The technical break continues to run as 10-year Treasury yields now hit 1.84% and is at the highest since January 2020.
That now sees yields move back above its 200-day moving average (blue line) and could be heading towards the November to December 2019 highs around 1.96%. That alongside the 2% psychological level will be key to watch in case of any further upside.
I outlined at the end of last year that:
“The market consensus for now seems to be 10-year yields trending towards 1.8% to 2.0%. That’s entirely fair if economic expectations and the inflation/Fed outlook plays out as it should.
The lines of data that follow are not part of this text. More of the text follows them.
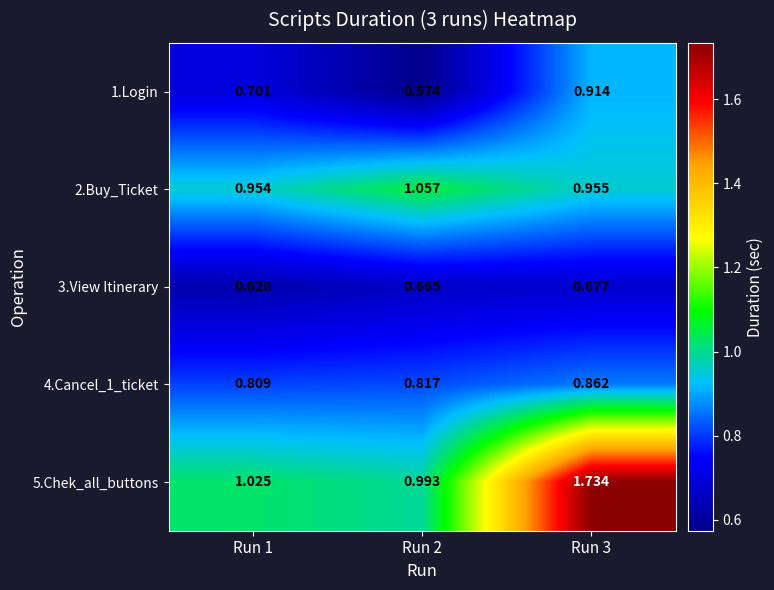

Is the value of 4.Cancel_1_ticket at Run 1 greater than the value of 2.Buy_Ticket at Run 1?

No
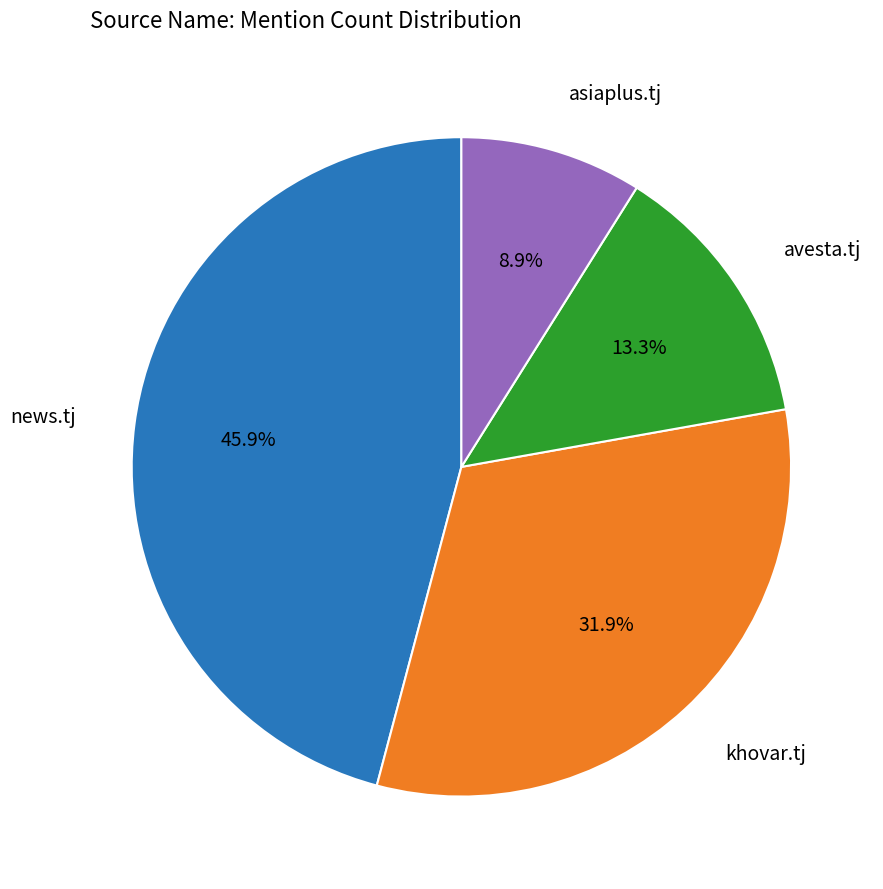

To the nearest percent, what percentage of the pie is khovar.tj?

32%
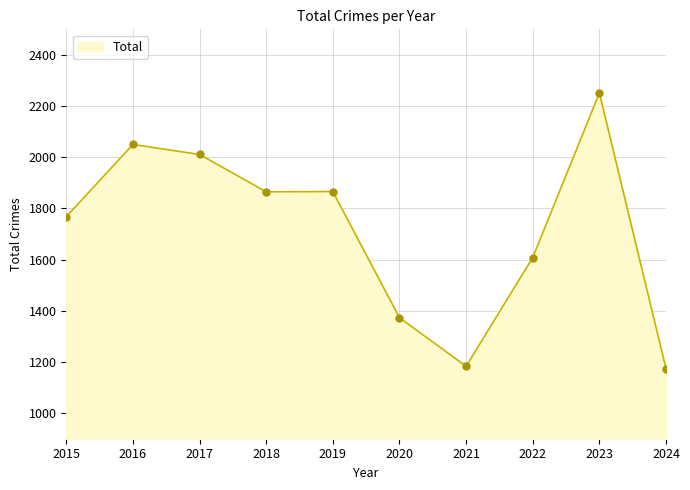

True or false: the data shows 1972 at 2024.

False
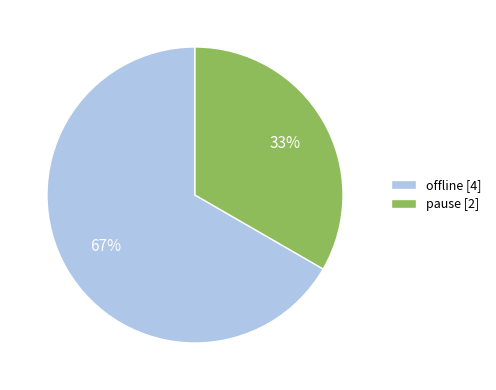

How many segments does this pie chart have?

2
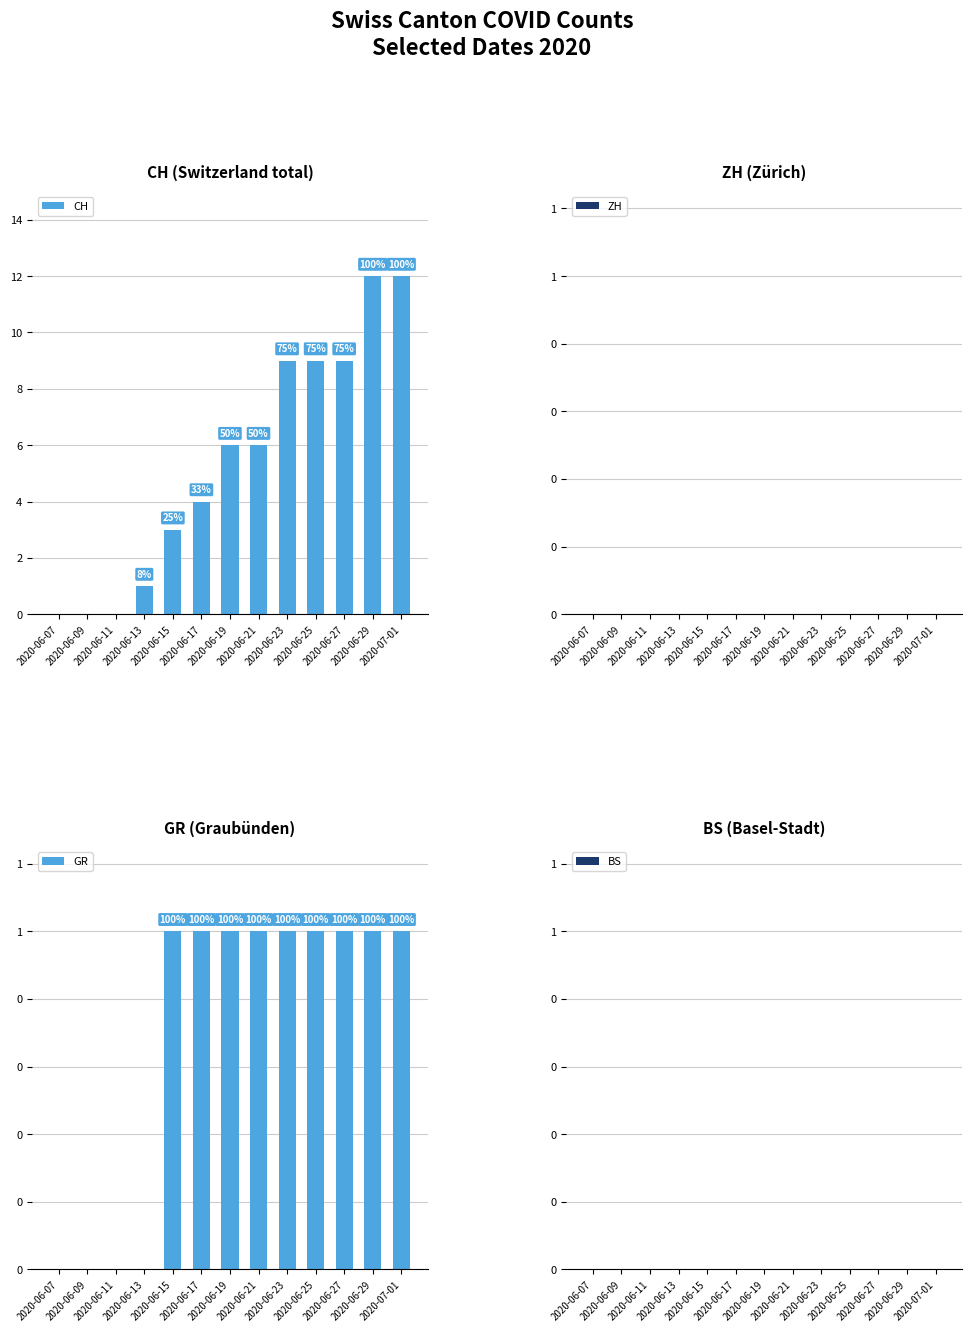

What position from the right is 2020-06-11?

11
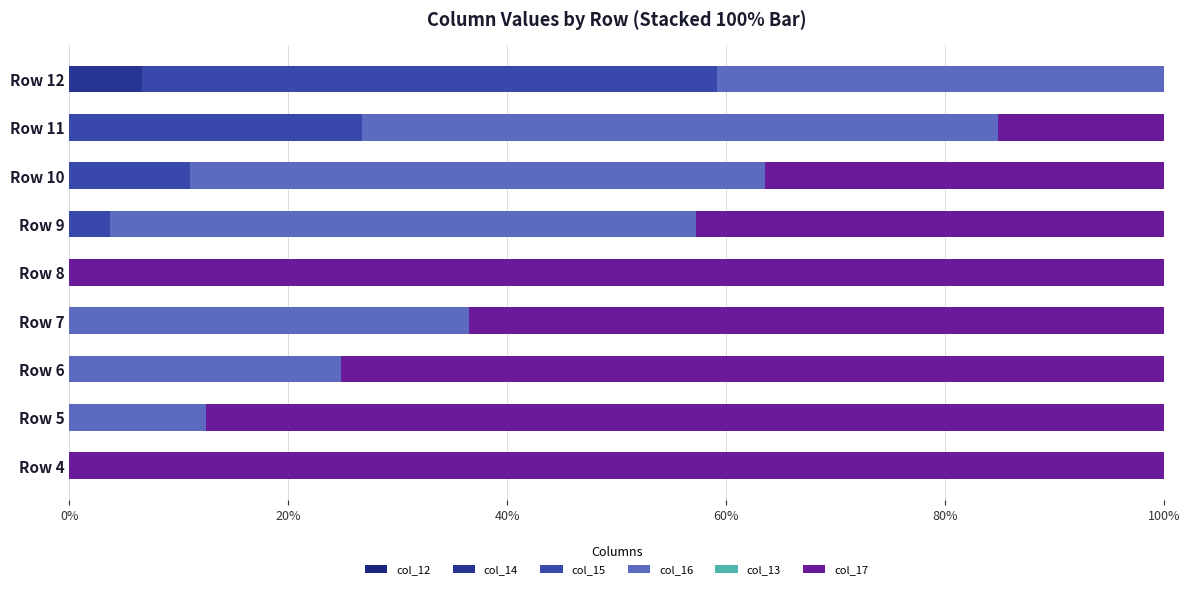

Count the number of data series in this chart.

4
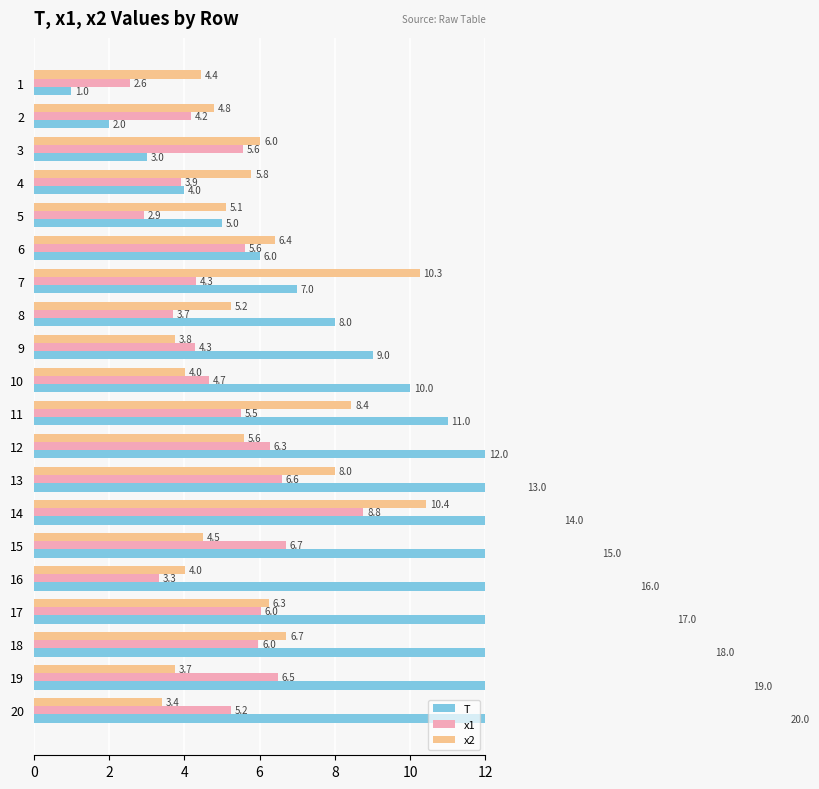

Between 14 and 11, which is larger?

14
But a lot of that hinges on pandemic-related developments and how much the Fed will stick to its word.”
We’re already seeing yields fall into the target region and I fear that the selloff in bonds may be one that is going a bit too far, too fast. If you remember last year, we saw yields surge from January to March only to stall thereafter and meander through to August. I fear we could see a similar kind of scenario play out in the opening months this year.
That said, it all depends on the Fed and the inflation outlook. For now, there is still nothing to refute the many rate hikes that will follow and the thought of inflation falling back down rapidly. So, there’s that.
As for what higher yields are doing today, it is weighing on equities especially tech stocks once again. Nasdaq futures are down 0.9% and S&P 500 futures down 0.5%. That is all weighing on the risk mood slightly and keeping the dollar in a decent spot ahead of European trading.